Americans often boast that we are a nation of laws, but for the moment laws appear to play a decidedly secondary role in the drama we are living in and—hopefully—through.
True enough, but the nub of the article, which returns us to the rule of law, comes further on:
True, much media and political effort has gone into sometimes close and often willful parsing of President Trump’s July 25 conversation with President Volodymyr Zelensky —ironic when you consider Mr. Trump’s well-known linguistic promiscuity—not to mention the celebrated whistleblower complaint, which contains no firsthand information. Little notice has been given, however, to another document lying in plain sight: a Justice Department press release issued the day the conversation transcript became public.
That Justice Department statement makes explicit that the president never spoke with Attorney General William Barr “about having Ukraine investigate anything relating to former Vice President Biden or his son” or asked him to contact Ukraine “on this or any other matter,” and that the attorney general has not communicated at all with Ukraine. It also contains the following morsel: “A Department of Justice team led by U.S. Attorney John Durham is separately exploring the extent to which a number of countries, including Ukraine, played a role in the counterintelligence investigation directed at the Trump campaign during the 2016 election. While the Attorney General has yet to contact Ukraine in connection with this investigation, certain Ukrainians who are not members of the government have volunteered information to Mr. Durham, which he is evaluating.” [Bold mine]
The number of countries includes the U.K. and Italy, the latter of which was just visited by one William Barr. So what’s going on? More from Mukasey:
The definitive answer to the obvious question—what’s that about?—is known only to Mr. Durham and his colleagues. But publicly available reports, including by Andrew McCarthy in his new book, “Ball of Collusion,” suggest that during the 2016 campaign the Federal Bureau of Investigation tried to get evidence from Ukrainian government officials against Mr. Trump’s campaign manager, Paul Manafort, to pressure him into cooperating against Mr. Trump. When you grope through the miasma of Slavic names and follow the daisy chain of related people and entities, it appears that Ukrainian officials who backed the Clinton campaign provided information that generated the investigation of Mr.
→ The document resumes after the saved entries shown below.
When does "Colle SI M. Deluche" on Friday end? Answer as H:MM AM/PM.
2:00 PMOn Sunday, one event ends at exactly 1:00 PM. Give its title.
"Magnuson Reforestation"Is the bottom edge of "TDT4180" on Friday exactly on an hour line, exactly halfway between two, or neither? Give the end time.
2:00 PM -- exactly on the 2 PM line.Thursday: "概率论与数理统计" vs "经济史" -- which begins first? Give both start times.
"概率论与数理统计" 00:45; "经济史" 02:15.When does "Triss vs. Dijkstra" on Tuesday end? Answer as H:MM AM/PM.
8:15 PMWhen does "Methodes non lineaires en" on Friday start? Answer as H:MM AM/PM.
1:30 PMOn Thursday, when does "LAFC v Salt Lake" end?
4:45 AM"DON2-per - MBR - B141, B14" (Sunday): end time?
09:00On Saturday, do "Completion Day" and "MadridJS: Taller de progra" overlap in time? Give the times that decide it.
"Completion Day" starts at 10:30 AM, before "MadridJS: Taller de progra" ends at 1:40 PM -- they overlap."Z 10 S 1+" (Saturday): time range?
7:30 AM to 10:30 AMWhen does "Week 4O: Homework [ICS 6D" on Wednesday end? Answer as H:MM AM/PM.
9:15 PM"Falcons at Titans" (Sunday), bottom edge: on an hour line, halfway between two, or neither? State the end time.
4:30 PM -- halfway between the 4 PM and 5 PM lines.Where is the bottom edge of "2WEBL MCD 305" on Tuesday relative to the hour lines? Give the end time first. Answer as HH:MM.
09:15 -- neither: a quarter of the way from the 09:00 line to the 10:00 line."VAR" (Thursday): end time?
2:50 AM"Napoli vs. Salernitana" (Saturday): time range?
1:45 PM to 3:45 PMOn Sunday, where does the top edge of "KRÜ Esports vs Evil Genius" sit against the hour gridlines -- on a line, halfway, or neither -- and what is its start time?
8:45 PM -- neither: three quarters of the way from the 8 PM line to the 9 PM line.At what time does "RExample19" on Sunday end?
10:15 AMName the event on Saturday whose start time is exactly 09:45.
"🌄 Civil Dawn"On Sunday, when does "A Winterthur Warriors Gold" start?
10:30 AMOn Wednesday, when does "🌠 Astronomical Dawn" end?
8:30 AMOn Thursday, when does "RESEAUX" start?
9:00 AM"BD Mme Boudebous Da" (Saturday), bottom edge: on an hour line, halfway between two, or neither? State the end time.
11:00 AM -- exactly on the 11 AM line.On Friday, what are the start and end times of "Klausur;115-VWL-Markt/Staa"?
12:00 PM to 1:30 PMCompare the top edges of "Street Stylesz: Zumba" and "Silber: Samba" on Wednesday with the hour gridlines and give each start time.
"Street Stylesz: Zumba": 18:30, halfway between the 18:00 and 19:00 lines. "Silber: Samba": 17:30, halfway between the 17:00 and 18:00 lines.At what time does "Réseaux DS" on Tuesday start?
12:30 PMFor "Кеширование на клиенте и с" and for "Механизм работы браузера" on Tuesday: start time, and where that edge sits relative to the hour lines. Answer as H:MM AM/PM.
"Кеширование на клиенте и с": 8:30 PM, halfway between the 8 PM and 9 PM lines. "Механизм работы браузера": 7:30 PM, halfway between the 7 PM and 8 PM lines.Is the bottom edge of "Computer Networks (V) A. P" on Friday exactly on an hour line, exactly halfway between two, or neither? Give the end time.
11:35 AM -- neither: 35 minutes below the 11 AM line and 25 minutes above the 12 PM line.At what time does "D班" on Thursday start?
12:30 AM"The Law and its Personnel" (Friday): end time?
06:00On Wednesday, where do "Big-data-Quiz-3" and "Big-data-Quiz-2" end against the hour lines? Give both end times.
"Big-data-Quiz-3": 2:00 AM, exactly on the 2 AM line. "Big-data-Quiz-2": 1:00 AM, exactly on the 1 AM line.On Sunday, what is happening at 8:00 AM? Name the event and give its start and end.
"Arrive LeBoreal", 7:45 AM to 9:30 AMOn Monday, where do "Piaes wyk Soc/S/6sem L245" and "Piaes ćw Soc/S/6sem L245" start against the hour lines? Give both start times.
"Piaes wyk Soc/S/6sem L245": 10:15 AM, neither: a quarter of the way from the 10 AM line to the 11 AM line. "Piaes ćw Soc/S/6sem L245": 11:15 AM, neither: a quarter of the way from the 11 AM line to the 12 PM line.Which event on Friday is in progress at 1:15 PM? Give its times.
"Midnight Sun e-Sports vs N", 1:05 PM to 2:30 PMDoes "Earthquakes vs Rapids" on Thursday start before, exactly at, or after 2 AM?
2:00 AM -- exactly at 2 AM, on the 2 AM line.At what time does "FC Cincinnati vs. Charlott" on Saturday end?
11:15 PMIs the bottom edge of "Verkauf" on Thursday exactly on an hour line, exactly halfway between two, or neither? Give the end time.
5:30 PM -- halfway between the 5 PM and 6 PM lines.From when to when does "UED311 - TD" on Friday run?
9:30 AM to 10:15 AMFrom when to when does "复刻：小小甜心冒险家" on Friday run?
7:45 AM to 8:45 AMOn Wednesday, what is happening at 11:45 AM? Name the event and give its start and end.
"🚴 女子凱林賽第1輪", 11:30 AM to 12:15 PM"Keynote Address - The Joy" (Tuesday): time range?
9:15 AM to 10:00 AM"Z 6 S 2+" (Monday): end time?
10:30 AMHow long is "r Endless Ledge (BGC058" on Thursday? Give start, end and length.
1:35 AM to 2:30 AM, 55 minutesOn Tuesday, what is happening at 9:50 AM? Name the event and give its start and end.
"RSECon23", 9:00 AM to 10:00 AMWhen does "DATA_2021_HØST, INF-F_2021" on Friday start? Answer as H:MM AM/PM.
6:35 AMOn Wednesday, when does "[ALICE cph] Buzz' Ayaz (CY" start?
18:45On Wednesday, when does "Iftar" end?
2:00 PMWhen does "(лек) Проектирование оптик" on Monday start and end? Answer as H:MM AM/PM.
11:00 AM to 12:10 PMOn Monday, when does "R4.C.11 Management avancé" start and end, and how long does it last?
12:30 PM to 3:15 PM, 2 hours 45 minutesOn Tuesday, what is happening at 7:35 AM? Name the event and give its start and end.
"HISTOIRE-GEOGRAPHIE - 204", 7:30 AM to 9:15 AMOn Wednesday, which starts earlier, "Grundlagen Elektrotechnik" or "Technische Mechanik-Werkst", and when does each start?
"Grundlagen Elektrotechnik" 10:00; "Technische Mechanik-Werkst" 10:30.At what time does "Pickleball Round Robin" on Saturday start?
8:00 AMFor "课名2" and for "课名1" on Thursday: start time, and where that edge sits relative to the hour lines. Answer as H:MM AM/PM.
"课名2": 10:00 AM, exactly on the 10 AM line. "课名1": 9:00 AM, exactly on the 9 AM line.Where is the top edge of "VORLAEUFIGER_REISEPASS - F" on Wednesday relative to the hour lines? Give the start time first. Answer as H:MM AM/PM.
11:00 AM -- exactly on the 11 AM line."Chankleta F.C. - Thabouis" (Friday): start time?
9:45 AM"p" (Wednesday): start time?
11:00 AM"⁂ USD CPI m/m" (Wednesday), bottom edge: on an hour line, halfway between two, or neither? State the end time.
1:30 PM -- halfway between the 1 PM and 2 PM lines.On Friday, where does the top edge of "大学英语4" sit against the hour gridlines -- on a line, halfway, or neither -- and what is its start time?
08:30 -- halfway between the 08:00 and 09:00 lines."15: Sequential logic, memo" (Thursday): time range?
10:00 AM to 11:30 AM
Manafort—acts that one Ukrainian court has said violated Ukrainian law and “led to interference in the electoral processes of the United States in 2016 and harmed the interests of Ukraine as a state.”
Sorry to quote so extensively, but the WSJ is behind a paywall and I thought everyone should see as much of Mukasey’s writing as possible. Reading not so far between the lines here, it’s clear that the biggest story of 2019 or maybe 2020 is yet to come — and it won’t be impeachment. The Russia Probe is being turned on its head.